## Available data
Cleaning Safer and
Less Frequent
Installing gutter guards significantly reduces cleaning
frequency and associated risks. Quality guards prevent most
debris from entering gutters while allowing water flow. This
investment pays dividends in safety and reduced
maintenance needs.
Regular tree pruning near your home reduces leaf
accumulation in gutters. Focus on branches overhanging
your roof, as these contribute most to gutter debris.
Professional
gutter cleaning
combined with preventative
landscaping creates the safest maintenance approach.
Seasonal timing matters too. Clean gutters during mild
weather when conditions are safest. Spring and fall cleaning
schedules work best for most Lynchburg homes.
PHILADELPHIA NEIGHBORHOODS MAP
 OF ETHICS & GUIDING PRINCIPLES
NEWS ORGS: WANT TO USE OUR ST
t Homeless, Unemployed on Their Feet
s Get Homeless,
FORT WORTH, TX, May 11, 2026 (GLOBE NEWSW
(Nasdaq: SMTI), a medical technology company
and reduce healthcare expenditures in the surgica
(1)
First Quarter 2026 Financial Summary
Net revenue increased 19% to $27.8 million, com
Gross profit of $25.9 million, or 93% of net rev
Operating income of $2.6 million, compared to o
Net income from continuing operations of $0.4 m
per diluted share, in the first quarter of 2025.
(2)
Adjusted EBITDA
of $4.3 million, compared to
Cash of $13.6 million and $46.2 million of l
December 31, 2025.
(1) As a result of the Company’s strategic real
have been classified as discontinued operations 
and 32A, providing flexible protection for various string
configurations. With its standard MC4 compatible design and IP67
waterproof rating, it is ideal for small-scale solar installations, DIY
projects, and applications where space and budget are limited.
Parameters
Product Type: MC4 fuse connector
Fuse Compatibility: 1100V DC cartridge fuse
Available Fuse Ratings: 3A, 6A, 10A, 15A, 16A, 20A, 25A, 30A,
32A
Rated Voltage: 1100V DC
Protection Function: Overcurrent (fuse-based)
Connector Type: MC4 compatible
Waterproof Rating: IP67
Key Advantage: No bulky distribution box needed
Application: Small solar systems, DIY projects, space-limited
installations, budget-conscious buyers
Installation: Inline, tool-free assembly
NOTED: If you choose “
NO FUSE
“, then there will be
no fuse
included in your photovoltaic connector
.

## Action item
Take the line that holds "have been classified" as the first line and the last line of the data as the final one. Retype everything between, both included, exactly.

## Response area
have been classified as discontinued operations 
and 32A, providing flexible protection for various string
configurations. With its standard MC4 compatible design and IP67
waterproof rating, it is ideal for small-scale solar installations, DIY
projects, and applications where space and budget are limited.
Parameters
Product Type: MC4 fuse connector
Fuse Compatibility: 1100V DC cartridge fuse
Available Fuse Ratings: 3A, 6A, 10A, 15A, 16A, 20A, 25A, 30A,
32A
Rated Voltage: 1100V DC
Protection Function: Overcurrent (fuse-based)
Connector Type: MC4 compatible
Waterproof Rating: IP67
Key Advantage: No bulky distribution box needed
Application: Small solar systems, DIY projects, space-limited
installations, budget-conscious buyers
Installation: Inline, tool-free assembly
NOTED: If you choose “
NO FUSE
“, then there will be
no fuse
included in your photovoltaic connector
.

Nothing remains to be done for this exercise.